2. Assuming the list of names is fixed, a perfect hash function http://en.wikipedia.org/wiki/Perfect_hash_function[^] can be constructed, which will have no collisions.

supercat921-Nov-08 9:44

supercat9

21-Nov-08 9:44

If it's necessary to check billions of records per day, that sounds like enough computer work--regardless of algorithm--that profiling will be necessary to achieve optimal performance. Radix trees can be good if the records to be searched for differ from other records in the characters that are examined first.
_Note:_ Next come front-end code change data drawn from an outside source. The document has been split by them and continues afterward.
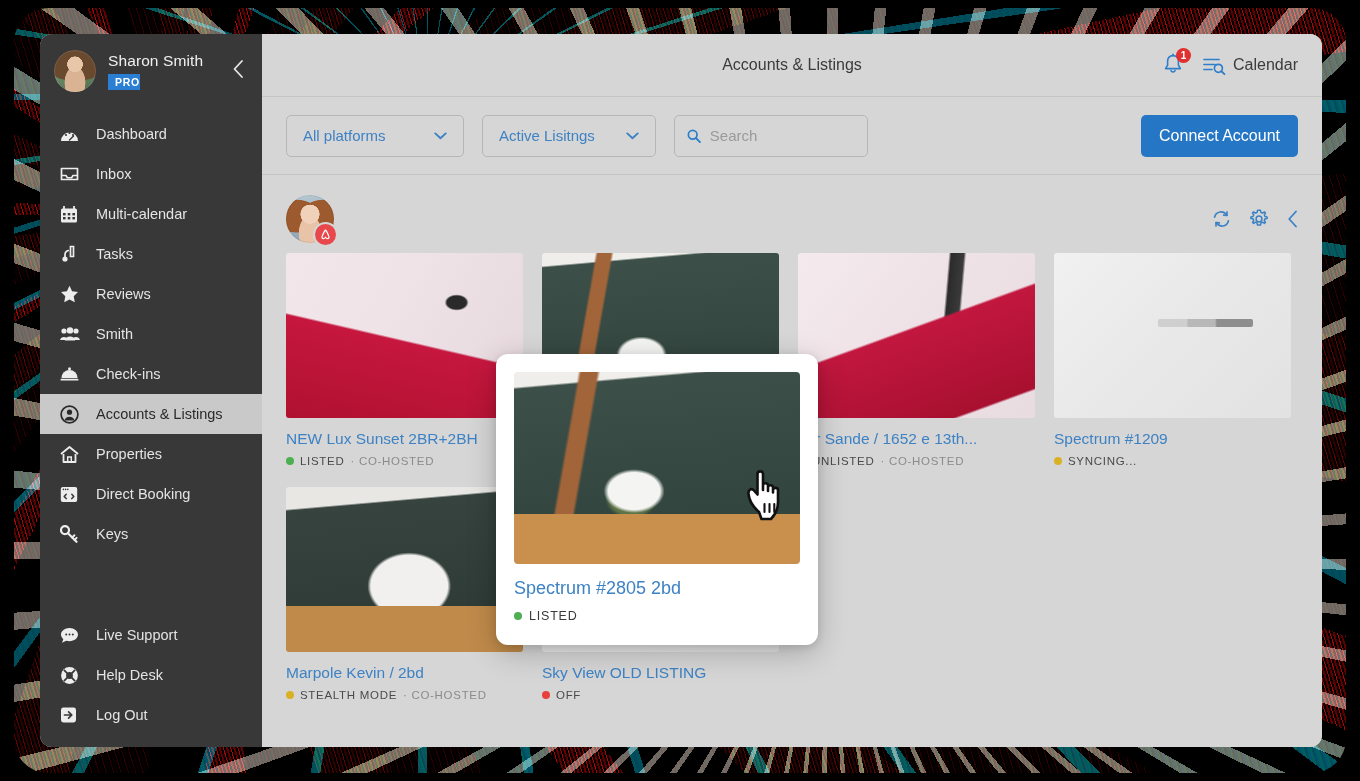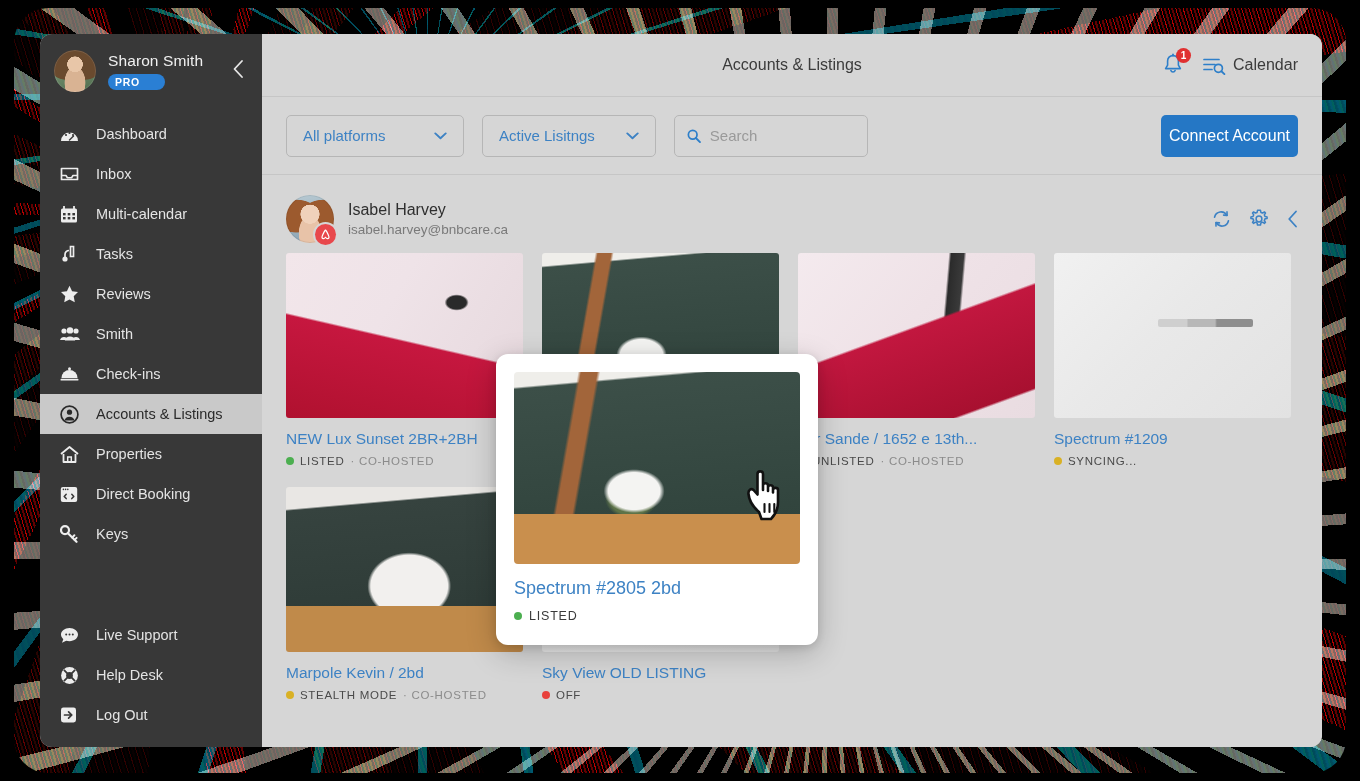--- a/index.html
+++ b/index.html
@@ -85,22 +85,22 @@
   .user-meta { margin-left: 12px; }
   .user-name { font-size: 15.5px; color: #f0f0f0; letter-spacing: .1px; }
   .pro-badge {
     display: inline-block;
     margin-top: 4px;
     background: #2a7fd4;
     color: #fff;
     font-size: 10.5px;
     font-weight: bold;
     letter-spacing: .7px;
-    padding: 2px 25px 2px 7px;
-    border-radius: 8px;
+    padding: 2px 0 2px 7px;
+    border-radius: 0;
   }
   .collapse-btn {
     position: absolute; right: 14px; top: 22px;
     width: 22px; height: 26px;
     display: flex; align-items: center; justify-content: center;
     cursor: pointer;
   }
   .nav { margin-top: 10px; }
   .nav-item {
     display: flex; align-items: center;
@@ -208,21 +208,21 @@
   }
   .search-input::placeholder { color: #9a9a9a; }
   .connect-btn {
     margin-left: auto;
     background: #2577c5;
     color: #fff;
     font-size: 16px;
     border: none;
     border-radius: 5px;
     height: 42px;
-    padding: 0 8px;
+    padding: 0 18px;
     cursor: pointer;
     font-family: "Liberation Sans", sans-serif;
   }
 
   .content {
     flex: 1;
     overflow: hidden;
     position: relative;
     padding: 18px 24px 0 24px;
   }
@@ -623,24 +623,20 @@
       <div class="content">
 
         <div class="account-row">
           <div class="acct-avatar-wrap">
             <div class="acct-avatar"></div>
             <span class="airbnb-badge">
               <svg width="13" height="13" viewBox="0 0 13 13">
                   <path d="M6.5 1.4 C7.2 1.4 7.6 2 8.1 3 C9 4.8 10.6 7.9 10.6 9.2 C10.6 10.4 9.8 11.2 8.8 11.2 C8 11.2 7.2 10.7 6.5 9.9 C5.8 10.7 5 11.2 4.2 11.2 C3.2 11.2 2.4 10.4 2.4 9.2 C2.4 7.9 4 4.8 4.9 3 C5.4 2 5.8 1.4 6.5 1.4 Z M6.5 3.2 C6.2 3.2 5.9 3.7 5.4 4.8 C4.7 6.3 3.6 8.4 3.6 9.2 C3.6 9.7 3.9 10 4.3 10 C4.9 10 5.6 9.4 6.5 8.4 C7.4 9.4 8.1 10 8.7 10 C9.1 10 9.4 9.7 9.4 9.2 C9.4 8.4 8.3 6.3 7.6 4.8 C7.1 3.7 6.8 3.2 6.5 3.2 Z" fill="#fff"></path>
                 </svg>
             </span>
-          </div>
-          <div class="acct-meta">
-            <div class="acct-name">Isabel Harvey</div>
-            <div class="acct-email">isabel.harvey@bnbcare.ca</div>
           </div>
           <div class="acct-actions">
             <span>
               <svg width="19" height="18" viewBox="0 0 19 18">
                   <path d="M2.6 7.2 A6.6 6.6 0 0 1 14.8 5.3" fill="none" stroke="#3d82c4" stroke-width="1.7" stroke-linecap="round"></path>
                   <path d="M16.4 10.8 A6.6 6.6 0 0 1 4.2 12.7" fill="none" stroke="#3d82c4" stroke-width="1.7" stroke-linecap="round"></path>
                   <path d="M11.6 5.1 L15.1 5.4 L15 1.9" fill="none" stroke="#3d82c4" stroke-width="1.6" stroke-linecap="round" stroke-linejoin="round"></path>
                   <path d="M7.4 12.9 L3.9 12.6 L4 16.1" fill="none" stroke="#3d82c4" stroke-width="1.6" stroke-linecap="round" stroke-linejoin="round"></path>
                 </svg>
             </span>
They can be bad if records often differ only in the characters that are examined much later.

With hash functions, there is often going to be some trade-offs involving the time required to perform a hash, the hash table size, and the frequency of hash collisions and false matches. Increasing the complexity of a hash function such that the time required increases by more than half the cost of a direct record comparison won't make much sense if doing so unless it saves an average of one direct record comparison for every two records. Having a hash table so large that every access entails a cache miss may slow things down more than would the occasional hash collision or false match.
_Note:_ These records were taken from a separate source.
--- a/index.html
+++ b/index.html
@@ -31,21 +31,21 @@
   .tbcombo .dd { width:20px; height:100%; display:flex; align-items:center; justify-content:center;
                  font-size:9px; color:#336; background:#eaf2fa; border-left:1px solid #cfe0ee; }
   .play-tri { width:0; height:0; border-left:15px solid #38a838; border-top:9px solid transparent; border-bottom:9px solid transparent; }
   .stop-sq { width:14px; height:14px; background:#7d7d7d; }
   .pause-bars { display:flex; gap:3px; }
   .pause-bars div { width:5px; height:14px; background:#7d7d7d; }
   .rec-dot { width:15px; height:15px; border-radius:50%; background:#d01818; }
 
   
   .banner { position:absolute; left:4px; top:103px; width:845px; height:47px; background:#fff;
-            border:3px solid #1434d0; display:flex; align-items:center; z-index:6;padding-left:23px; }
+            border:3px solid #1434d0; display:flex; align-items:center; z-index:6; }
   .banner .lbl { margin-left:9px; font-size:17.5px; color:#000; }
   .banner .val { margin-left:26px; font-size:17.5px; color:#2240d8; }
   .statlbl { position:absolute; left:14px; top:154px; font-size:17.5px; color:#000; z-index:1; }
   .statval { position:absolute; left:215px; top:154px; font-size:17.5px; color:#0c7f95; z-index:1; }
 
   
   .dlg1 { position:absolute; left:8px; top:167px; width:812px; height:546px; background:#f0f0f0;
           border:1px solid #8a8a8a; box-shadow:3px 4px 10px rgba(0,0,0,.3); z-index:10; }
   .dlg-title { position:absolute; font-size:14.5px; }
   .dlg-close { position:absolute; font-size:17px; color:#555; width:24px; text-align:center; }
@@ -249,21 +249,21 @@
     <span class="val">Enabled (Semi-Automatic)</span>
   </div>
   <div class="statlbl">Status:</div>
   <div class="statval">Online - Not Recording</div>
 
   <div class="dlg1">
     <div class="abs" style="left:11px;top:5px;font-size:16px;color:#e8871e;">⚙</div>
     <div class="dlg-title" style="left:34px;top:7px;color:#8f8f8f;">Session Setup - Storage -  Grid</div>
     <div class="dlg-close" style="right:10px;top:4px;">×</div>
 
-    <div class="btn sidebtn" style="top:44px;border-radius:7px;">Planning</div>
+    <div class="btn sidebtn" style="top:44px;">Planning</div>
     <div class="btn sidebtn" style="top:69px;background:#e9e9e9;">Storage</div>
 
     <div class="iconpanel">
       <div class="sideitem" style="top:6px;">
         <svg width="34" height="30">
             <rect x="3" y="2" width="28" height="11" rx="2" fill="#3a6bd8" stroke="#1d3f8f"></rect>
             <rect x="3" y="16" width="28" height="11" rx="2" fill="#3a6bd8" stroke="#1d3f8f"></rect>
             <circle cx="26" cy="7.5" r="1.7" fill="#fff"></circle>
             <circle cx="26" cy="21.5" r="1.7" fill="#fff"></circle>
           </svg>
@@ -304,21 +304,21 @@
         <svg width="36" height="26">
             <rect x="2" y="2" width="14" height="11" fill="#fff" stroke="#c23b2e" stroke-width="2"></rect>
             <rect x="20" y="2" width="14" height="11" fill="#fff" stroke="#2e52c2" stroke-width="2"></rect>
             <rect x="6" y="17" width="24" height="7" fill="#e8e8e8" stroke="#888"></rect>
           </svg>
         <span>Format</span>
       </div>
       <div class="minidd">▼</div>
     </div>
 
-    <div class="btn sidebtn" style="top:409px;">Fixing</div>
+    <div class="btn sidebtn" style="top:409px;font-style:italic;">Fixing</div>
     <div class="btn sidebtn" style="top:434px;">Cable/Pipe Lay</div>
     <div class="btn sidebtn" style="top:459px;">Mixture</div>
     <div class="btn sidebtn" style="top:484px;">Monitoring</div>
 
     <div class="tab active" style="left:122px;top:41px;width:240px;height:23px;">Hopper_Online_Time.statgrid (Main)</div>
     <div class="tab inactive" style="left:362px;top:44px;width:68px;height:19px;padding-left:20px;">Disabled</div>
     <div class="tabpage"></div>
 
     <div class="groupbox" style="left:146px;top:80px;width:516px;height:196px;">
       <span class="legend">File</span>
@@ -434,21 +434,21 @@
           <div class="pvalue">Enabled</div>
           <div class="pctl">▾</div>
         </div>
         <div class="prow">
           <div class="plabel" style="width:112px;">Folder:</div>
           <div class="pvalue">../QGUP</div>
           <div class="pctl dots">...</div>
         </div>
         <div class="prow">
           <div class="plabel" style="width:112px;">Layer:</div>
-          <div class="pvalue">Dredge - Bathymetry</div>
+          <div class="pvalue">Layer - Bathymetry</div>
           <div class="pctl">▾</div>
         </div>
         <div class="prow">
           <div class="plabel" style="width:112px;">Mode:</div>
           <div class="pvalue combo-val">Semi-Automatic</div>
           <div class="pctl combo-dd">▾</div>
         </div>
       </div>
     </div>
One approach that may be helpful would be to compute a somewhat long hash of a record, hash that to produce an index into a hash table, and have the table itself store the 'long' hash in addition to the actual record. One could thus at very little expense test the long hash of the record to be checked against the long hash in the table. This would eliminate a large fraction of the direct record comparisons that would otherwise be needed.
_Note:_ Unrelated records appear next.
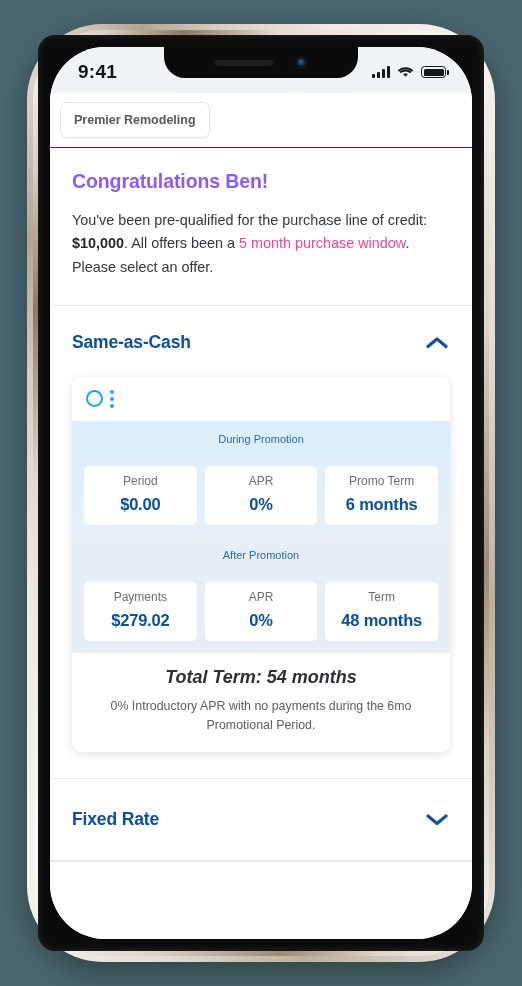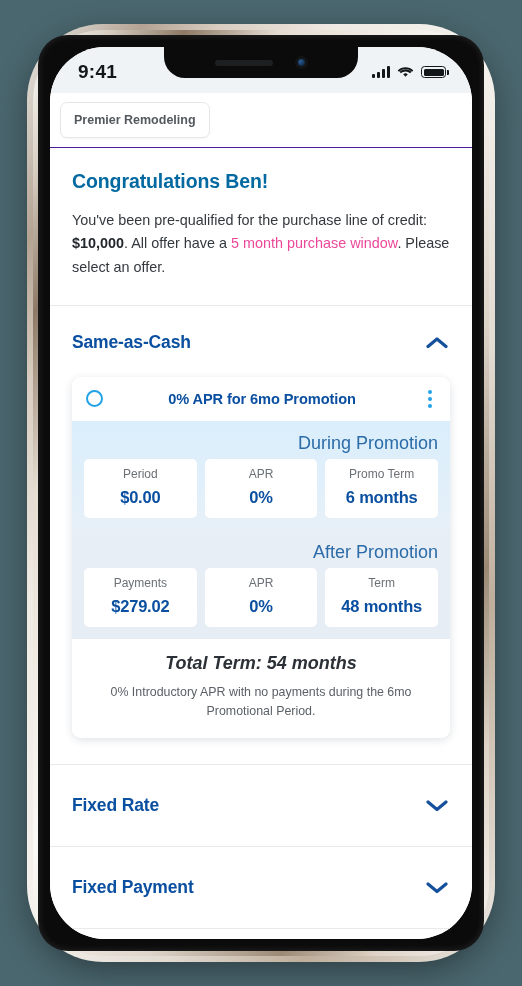--- a/index.html
+++ b/index.html
@@ -42,21 +42,21 @@
     background: linear-gradient(118deg,
         #ffffff 0%, #d8cfc3 8%, #8d7a66 16%,
         #e6ddd2 26%, #fbf9f6 46%, #ded5ca 64%,
         #9c8a76 78%, #ded3c6 88%, #f7f5f2 100%);
   }
 
   .phone-bezel {
     position: absolute;
     left: 5px; top: 5px;
     width: 446px; height: 916px;
-    border-radius: 30px;
+    border-radius: 17px;
     background: #0b0b0c;
     box-shadow: inset 0 0 6px 2px rgba(255,255,255,.08);
   }
 
   .phone-screen {
     position: absolute;
     left: 12px; top: 12px;
     width: 422px; height: 892px;
     border-radius: 55px;
     background: #ffffff;
@@ -194,21 +194,21 @@
   .app-body {
     background: #ffffff;
     height: 791px;
     overflow: hidden;
   }
 
   .intro { padding: 22px 22px 26px 22px; }
   .intro h1 {
     font-size: 19.5px;
     font-weight: bold;
-    color: #0369a1;
+    color: #8b5cf6;
     letter-spacing: -.1px;
     margin-bottom: 16px;
   }
   .intro p {
     font-size: 14.4px;
     line-height: 1.62;
     color: #33383d;
   }
   .intro b { font-weight: bold; color: #23282d; }
   .intro .lnk { color: #ec4899; }
@@ -268,24 +268,24 @@
     align-items: center;
     gap: 3px;
   }
   .kebab i { width: 4px; height: 4px; border-radius: 50%; background: #22a3e8; display:block; }
 
   .promo-zone { padding: 9px 12px 12px 12px; }
   .zone-during { background: linear-gradient(180deg,#daeefb 0%, #e0effa 55%, #e7f0f8 100%); }
   .zone-after  { background: linear-gradient(180deg,#e8eef5 0%, #e7edf4 100%); }
 
   .zone-label {
-    text-align: right;
-    font-size: 18px;
+    text-align: center;
+    font-size: 11px;
     color: #2a6ba8;
-    padding: 3px 0 5px 0;
+    padding: 3px 0 21px 0;
   }
   .metrics {
     display: grid;
     grid-template-columns: 1fr 1fr 1fr;
     gap: 8px;
   }
   .metric {
     background: #ffffff;
     border-radius: 5px;
     padding: 8px 3px 11px 3px;
@@ -362,38 +362,37 @@
           </div>
 
           <div class="app-header">
             <div class="brand-chip">Premier Remodeling</div>
           </div>
 
           <div class="app-body">
 
             <div class="intro">
               <h1>Congratulations Ben!</h1>
-              <p><span>You've been pre-qualified for the purchase line of credit: </span><b>$10,000</b><span>. All offer have a </span><span class="lnk">5 month purchase window</span><span>. Please select an offer.</span></p>
+              <p><span>You've been pre-qualified for the purchase line of credit: </span><b>$10,000</b><span>. All offers been a </span><span class="lnk">5 month purchase window</span><span>. Please select an offer.</span></p>
             </div>
 
             <div class="divider"></div>
 
             <div class="acc-head">
               <span class="acc-title">Same-as-Cash</span>
               <svg class="chev" viewBox="0 0 22 13">
                 <path d="M2 10.5 11 3l9 7.5" fill="none" stroke="#14509b" stroke-width="3.2" stroke-linecap="round" stroke-linejoin="round"></path>
               </svg>
             </div>
 
             <div class="card-wrap">
               <div class="offer-card">
 
                 <div class="card-head">
                   <span class="radio"></span>
-                  <span class="card-head-title">0% APR for 6mo Promotion</span>
                   <span class="kebab">
                       <i></i>
                       <i></i>
                       <i></i>
                     </span>
                 </div>
 
                 <div class="promo-zone zone-during">
                   <div class="zone-label">During Promotion</div>
                   <div class="metrics">
@@ -442,26 +441,20 @@
 
             <div class="acc-head" style="padding-top:30px;padding-bottom:30px;">
               <span class="acc-title">Fixed Rate</span>
               <svg class="chev" viewBox="0 0 22 13">
                 <path d="M2 3 11 10.5 20 3" fill="none" stroke="#14509b" stroke-width="3.2" stroke-linecap="round" stroke-linejoin="round"></path>
               </svg>
             </div>
 
             <div class="divider"></div>
 
-            <div class="acc-head" style="padding-top:30px;padding-bottom:30px;">
-              <span class="acc-title">Fixed Payment</span>
-              <svg class="chev" viewBox="0 0 22 13">
-                <path d="M2 3 11 10.5 20 3" fill="none" stroke="#14509b" stroke-width="3.2" stroke-linecap="round" stroke-linejoin="round"></path>
-              </svg>
-            </div>
 
             <div class="divider"></div>
 
           </div>
         </div>
       </div>
     </div>
   </div>
 </div>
BTW, how fast are modern machines at 32x32 integer multiplication? If the strings are zero-padded as well as zero-terminated and multiplies are cheap, it might be good to do something like:

unsigned long *ptr;
unsigned long hash,temp;

/* Point ptr at the start of the data, preferably word aligned */
do
{
  temp = *ptr++;
  hash += hash >> 23;
  hash ^= temp;
  hash *= some_big_prime_number;
} while(temp);

That would gobble up 32 bits of string data per loop iteration; I would expect the multiply, even if it takes multiple cycles, could be done concurrently with the next word fetch. Not the world's most sophisticated hash function by any stretch, but the execution time should be pretty minimal. If you want to use the hash function to yield a table index, use the upper bits. Taking the modulus of a prime number (distinct from the one used for the multiply) may be better, but modulus operations are more expensive than shifts.